## TASK INSTRUCTIONS
Transcribe the entries below word for word, starting at the line that contains "pose: elev=216.1 azim=82.6" and ending at the line that contains "Dot at: (256, 261)", with both of those lines included. Leave the pictures out of your transcription.

* Begin MATERIAL FOR THIS EXERCISE *

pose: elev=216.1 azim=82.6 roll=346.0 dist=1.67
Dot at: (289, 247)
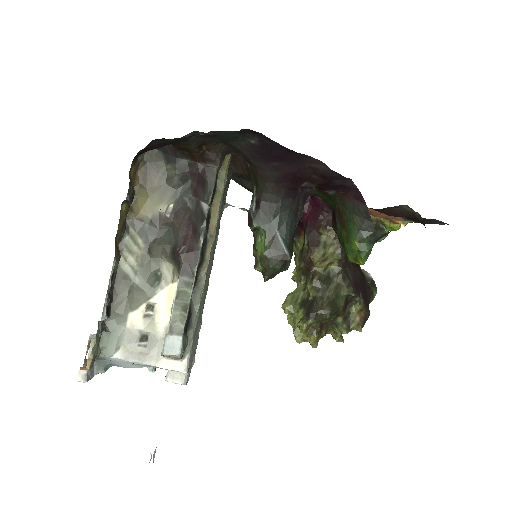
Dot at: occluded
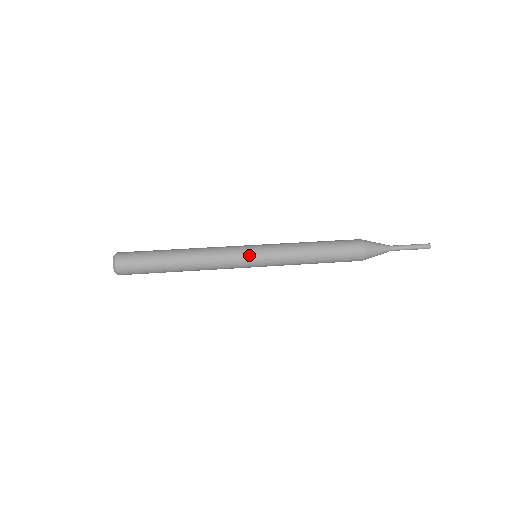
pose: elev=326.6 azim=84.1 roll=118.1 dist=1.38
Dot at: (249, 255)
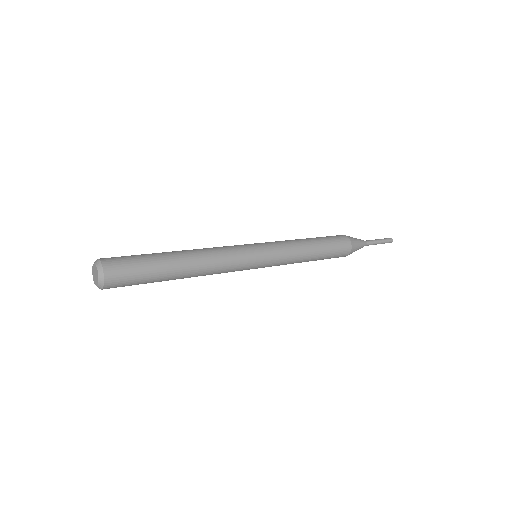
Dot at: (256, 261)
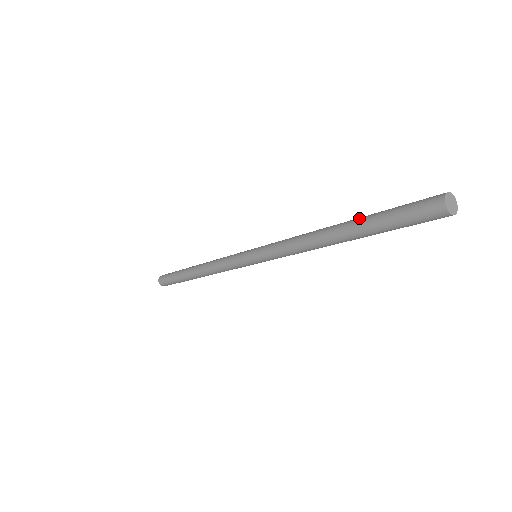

* End MATERIAL FOR THIS EXERCISE *
* Begin MATERIAL FOR THIS EXERCISE *

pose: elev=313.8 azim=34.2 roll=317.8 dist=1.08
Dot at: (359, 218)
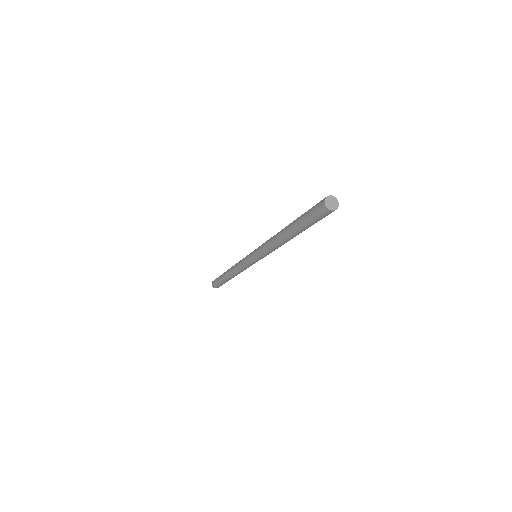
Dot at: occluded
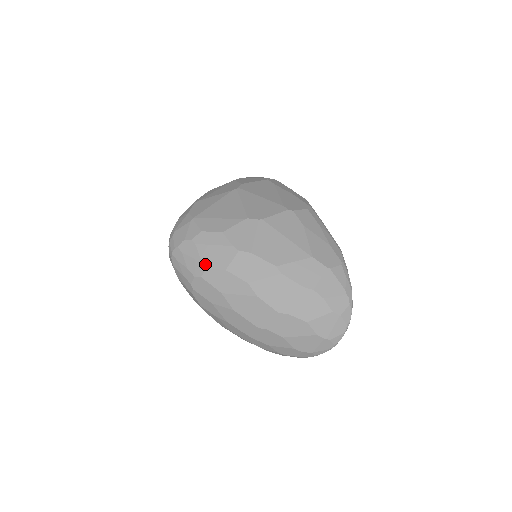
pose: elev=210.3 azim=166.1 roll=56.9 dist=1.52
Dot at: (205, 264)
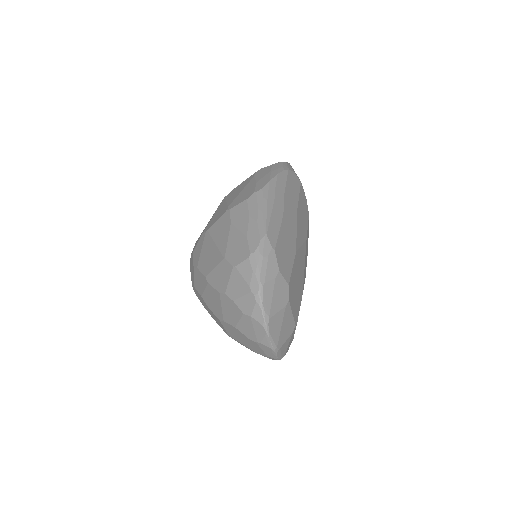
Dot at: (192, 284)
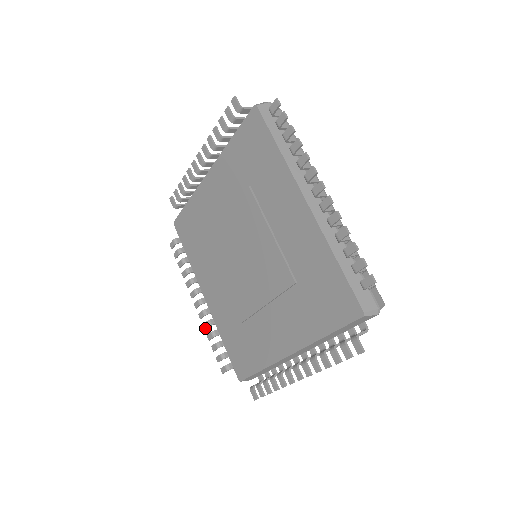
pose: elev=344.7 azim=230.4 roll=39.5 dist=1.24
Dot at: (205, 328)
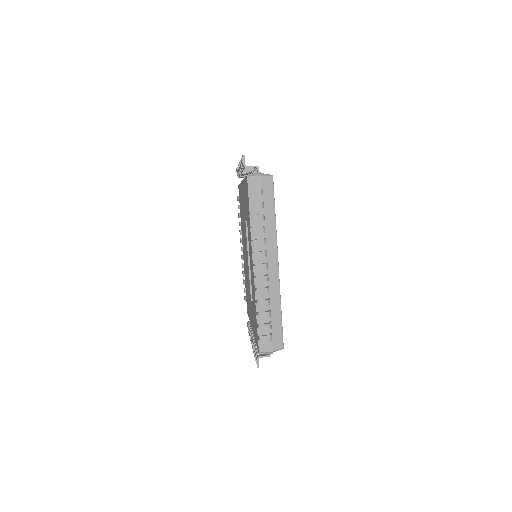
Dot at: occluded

* End MATERIAL FOR THIS EXERCISE *
* Begin MATERIAL FOR THIS EXERCISE *

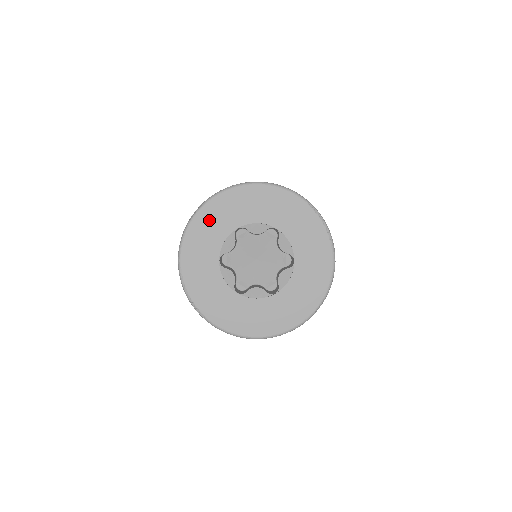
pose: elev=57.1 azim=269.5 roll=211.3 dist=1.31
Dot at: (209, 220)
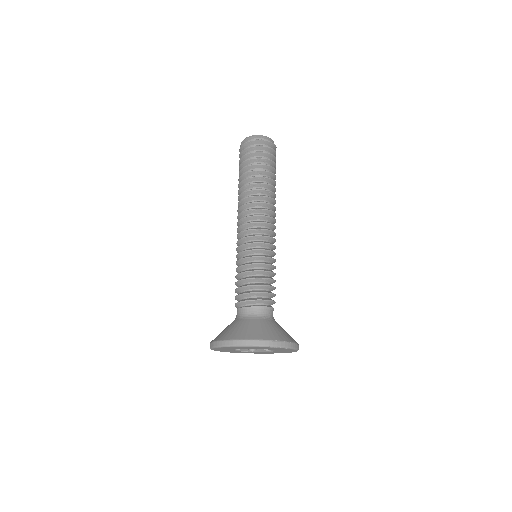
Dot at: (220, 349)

* End MATERIAL FOR THIS EXERCISE *

## RESULT OF THIS EXERCISE
pose: elev=216.1 azim=82.6 roll=346.0 dist=1.67
Dot at: (289, 247)
Dot at: occluded
pose: elev=326.6 azim=84.1 roll=118.1 dist=1.38
Dot at: (249, 255)
Dot at: (256, 261)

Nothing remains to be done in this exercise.